__Task a__
Reproduce the stretch of the IOSCO announcement below from "IOSCO approved a" through "global enforcement network.", word for word.

The International Organization of Securities Commissions (IOSCO) today adopted measures to encourage non-signatory members to sign the IOSCO Multilateral Memorandum of Understanding on cooperation and exchange of information. Established in 2002, the MMoU is the instrument used by securities regulators around the world to fight the cross-border financial services misconduct that can weaken global markets and undermine investor confidence.
IOSCO approved a resolution that calls for gradually restricting opportunities of non-signatory members to influence key IOSCO decisions due to the limited support they can provide to IOSCO´s enforcement efforts. As long as jurisdictions remain outside the international enforcement regime of the MMoU, they offer potential safe havens for wrong doers and create gaps in IOSCO´s global enforcement network.
The following are the graduated additional measures, which were adopted during IOSCO´s 38th Annual Conference from 15 to 19 September in Luxembourg:
– From 30 September 2013: All outstanding non-signatory members will be restricted from nominating candidates from their organization for election or appointment to leadership positions.
– From 31 March 2014: All outstanding non-signatory members in leadership positions will be asked to step down.
– From 30 June 2014: The participation of non-signatory members in IOSCO Policy Committees will be suspended.
– From 30 September 2014: The voting rights of all remaining non-signatory members will be suspended.
Additionally, the resolution suggests that “members take precautions when exercising their authorization or supervisory and enforcement responsibilities in respect of entities or individuals linked to non-signatory jurisdictions.”
Some IOSCO members already have measures to that effect in place. The Hong Kong Securities and Futures Commission, for example, expects an overseas company seeking a listing on the local exchange to be incorporated in a jurisdiction where arrangements are in place to ensure reasonable regulatory cooperation. India requires foreign investors in Indian mutual funds and equity shares to fulfil criteria, including being “resident in a country that is a signatory to IOSCO´s MMoU or a signatory of a bilateral MoU with” the Securities and Exchange Board of India.
The resolution may lead members to think carefully before deciding to cooperate with non MMoU signatories and to consider whether to request additional assurances or conditions before assisting non-signatories or providing information.
In February, IOSCO published a list of members who had not yet signed the MMoU. IOSCO also pledged to provide a comprehensive program of technical assistance and political support to non-signatory members who required it.
The Benefits of the MMoU
The MMoU provides a vehicle through which securities regulators share with each other essential investigative material, such as beneficial ownership information, and securities and derivatives transaction records, including bank and brokerage records. It sets out specific requirements for the exchange of information, ensuring that no domestic banking secrecy, blocking laws or regulations prevent the provision of enforcement information among securities regulators.

__Input for this task__
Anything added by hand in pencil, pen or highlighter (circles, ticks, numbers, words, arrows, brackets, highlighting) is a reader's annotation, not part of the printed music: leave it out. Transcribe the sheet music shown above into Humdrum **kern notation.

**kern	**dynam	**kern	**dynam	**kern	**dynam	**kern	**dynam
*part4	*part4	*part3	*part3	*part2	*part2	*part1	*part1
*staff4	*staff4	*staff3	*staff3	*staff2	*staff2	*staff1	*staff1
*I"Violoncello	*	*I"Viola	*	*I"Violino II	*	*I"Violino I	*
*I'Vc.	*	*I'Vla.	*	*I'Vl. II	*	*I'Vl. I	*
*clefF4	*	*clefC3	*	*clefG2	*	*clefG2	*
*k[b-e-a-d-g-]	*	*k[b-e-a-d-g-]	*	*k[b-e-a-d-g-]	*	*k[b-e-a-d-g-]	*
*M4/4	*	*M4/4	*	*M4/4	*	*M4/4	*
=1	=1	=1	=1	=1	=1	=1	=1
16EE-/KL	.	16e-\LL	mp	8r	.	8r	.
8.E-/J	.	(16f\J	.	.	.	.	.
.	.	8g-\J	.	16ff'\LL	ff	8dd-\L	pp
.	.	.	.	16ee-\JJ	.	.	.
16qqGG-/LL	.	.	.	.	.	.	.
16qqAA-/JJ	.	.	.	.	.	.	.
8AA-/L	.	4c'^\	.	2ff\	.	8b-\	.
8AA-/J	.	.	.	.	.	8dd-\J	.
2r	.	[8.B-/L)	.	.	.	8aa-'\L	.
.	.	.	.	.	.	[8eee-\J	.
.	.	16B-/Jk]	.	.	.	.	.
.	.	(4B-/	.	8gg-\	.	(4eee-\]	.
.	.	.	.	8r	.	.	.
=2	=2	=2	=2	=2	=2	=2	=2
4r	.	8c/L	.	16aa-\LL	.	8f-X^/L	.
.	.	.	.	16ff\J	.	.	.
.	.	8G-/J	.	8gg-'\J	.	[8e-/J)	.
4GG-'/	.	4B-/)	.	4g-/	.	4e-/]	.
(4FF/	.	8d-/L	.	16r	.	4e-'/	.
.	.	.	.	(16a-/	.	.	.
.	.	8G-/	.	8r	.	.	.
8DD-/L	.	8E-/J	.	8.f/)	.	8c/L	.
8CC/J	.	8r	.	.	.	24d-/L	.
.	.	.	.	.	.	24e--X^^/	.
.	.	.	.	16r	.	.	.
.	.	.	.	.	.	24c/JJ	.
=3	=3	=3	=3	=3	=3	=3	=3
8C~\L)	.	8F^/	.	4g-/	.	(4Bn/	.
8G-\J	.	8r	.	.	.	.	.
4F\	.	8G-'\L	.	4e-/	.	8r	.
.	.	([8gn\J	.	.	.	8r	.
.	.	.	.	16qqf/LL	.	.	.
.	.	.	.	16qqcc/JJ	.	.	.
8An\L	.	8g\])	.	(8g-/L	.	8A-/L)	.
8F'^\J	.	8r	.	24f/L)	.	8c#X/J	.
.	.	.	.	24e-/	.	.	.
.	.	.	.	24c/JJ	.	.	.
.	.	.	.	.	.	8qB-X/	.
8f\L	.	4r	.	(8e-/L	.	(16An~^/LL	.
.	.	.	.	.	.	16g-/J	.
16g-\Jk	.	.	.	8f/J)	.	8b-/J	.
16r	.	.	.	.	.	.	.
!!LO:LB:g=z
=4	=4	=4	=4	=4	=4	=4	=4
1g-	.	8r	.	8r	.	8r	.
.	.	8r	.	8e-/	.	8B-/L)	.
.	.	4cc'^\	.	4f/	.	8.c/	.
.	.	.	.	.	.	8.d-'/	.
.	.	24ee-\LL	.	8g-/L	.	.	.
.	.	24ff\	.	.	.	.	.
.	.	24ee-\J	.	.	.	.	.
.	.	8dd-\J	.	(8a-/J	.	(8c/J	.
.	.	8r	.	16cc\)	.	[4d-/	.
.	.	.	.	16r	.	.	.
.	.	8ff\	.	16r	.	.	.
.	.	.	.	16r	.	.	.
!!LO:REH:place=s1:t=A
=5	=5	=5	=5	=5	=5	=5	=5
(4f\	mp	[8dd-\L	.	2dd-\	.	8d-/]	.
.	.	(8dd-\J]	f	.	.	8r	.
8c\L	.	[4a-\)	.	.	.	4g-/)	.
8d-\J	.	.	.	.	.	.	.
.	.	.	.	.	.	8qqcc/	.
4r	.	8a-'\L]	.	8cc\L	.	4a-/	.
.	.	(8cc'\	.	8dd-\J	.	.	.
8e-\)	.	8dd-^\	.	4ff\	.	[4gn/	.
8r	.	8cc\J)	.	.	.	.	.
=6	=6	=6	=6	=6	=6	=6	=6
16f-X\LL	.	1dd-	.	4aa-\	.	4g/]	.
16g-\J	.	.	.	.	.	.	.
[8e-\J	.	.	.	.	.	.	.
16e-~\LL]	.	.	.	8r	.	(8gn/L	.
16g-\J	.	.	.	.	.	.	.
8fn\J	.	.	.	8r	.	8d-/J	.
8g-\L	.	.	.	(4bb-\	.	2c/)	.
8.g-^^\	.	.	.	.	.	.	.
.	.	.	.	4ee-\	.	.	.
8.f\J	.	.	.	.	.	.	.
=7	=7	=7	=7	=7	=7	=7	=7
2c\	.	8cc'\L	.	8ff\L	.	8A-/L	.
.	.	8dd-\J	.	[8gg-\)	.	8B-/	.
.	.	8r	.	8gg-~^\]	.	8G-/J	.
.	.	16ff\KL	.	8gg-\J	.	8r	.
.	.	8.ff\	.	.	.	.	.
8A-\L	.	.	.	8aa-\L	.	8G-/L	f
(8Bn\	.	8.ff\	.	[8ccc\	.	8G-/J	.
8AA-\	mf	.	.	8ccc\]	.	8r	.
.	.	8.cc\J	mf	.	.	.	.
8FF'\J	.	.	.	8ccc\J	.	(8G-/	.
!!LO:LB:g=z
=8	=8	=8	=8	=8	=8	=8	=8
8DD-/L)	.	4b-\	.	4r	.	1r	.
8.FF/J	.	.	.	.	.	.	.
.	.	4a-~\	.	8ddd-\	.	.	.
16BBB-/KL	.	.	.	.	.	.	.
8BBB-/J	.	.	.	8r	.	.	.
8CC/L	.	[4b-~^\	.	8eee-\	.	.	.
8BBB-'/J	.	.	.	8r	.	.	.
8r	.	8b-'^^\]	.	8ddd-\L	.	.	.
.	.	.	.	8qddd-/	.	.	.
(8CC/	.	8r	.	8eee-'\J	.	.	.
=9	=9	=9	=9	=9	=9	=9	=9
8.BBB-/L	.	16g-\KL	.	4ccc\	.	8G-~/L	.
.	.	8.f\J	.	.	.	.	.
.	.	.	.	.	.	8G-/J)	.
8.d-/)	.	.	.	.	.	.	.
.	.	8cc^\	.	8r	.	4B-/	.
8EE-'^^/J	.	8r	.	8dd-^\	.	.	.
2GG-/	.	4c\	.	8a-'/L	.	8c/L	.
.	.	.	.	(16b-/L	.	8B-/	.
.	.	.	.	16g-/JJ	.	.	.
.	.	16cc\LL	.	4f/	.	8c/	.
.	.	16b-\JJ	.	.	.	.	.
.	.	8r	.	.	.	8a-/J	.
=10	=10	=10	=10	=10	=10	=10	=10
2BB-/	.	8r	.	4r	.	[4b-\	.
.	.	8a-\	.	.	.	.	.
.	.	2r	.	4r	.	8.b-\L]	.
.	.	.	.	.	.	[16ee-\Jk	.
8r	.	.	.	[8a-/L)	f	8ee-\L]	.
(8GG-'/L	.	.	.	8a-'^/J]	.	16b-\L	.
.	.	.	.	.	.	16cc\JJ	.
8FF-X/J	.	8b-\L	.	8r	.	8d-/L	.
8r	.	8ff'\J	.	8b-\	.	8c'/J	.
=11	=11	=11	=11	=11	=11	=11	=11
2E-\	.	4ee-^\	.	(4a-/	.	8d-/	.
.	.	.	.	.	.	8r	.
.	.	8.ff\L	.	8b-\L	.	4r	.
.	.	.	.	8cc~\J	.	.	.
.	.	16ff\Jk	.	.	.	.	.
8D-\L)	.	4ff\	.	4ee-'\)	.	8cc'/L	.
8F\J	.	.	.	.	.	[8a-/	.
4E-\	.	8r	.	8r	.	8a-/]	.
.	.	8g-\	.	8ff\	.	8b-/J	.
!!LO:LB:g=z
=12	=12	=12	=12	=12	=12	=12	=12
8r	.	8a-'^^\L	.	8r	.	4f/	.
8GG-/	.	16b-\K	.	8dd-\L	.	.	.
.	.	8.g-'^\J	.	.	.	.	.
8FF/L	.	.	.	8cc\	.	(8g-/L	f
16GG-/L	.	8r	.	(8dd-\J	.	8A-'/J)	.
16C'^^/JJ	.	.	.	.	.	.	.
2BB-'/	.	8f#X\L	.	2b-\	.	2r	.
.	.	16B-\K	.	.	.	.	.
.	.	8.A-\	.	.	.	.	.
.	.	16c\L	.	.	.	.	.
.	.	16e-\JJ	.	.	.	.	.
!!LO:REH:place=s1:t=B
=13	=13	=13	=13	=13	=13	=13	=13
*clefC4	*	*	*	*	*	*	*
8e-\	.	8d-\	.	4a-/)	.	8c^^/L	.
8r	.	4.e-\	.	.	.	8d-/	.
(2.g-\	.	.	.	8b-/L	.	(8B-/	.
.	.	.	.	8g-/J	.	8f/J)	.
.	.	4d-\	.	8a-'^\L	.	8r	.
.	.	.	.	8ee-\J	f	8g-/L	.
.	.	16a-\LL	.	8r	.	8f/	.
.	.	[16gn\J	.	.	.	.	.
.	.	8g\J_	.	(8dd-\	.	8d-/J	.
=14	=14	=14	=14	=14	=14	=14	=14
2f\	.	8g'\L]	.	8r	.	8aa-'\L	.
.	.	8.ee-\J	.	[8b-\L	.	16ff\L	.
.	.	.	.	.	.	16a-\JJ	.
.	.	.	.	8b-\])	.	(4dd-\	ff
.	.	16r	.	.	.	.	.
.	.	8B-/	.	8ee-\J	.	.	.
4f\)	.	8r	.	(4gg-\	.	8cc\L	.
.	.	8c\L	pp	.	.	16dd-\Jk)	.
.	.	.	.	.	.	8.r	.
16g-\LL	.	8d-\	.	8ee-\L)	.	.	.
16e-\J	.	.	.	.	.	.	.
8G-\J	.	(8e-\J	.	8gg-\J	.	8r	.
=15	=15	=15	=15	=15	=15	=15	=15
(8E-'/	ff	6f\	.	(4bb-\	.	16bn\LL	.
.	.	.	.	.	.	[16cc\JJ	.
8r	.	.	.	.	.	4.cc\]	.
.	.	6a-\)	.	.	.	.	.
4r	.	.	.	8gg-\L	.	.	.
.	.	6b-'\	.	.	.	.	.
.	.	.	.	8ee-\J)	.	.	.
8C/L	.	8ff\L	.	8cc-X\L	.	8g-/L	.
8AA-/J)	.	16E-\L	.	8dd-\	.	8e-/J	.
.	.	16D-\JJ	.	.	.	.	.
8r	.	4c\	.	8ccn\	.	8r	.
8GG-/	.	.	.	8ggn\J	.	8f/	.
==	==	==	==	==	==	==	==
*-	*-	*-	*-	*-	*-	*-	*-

__Task b__
List every line of the listing above that contains the string "kern", matching case exactly.

__Expected answer a__
IOSCO approved a resolution that calls for gradually restricting opportunities of non-signatory members to influence key IOSCO decisions due to the limited support they can provide to IOSCO´s enforcement efforts. As long as jurisdictions remain outside the international enforcement regime of the MMoU, they offer potential safe havens for wrong doers and create gaps in IOSCO´s global enforcement network.

__Expected answer b__
Anything added by hand in pencil, pen or highlighter (circles, ticks, numbers, words, arrows, brackets, highlighting) is a reader's annotation, not part of the printed music: leave it out. Transcribe the sheet music shown above into Humdrum **kern notation.
**kern	**dynam	**kern	**dynam	**kern	**dynam	**kern	**dynam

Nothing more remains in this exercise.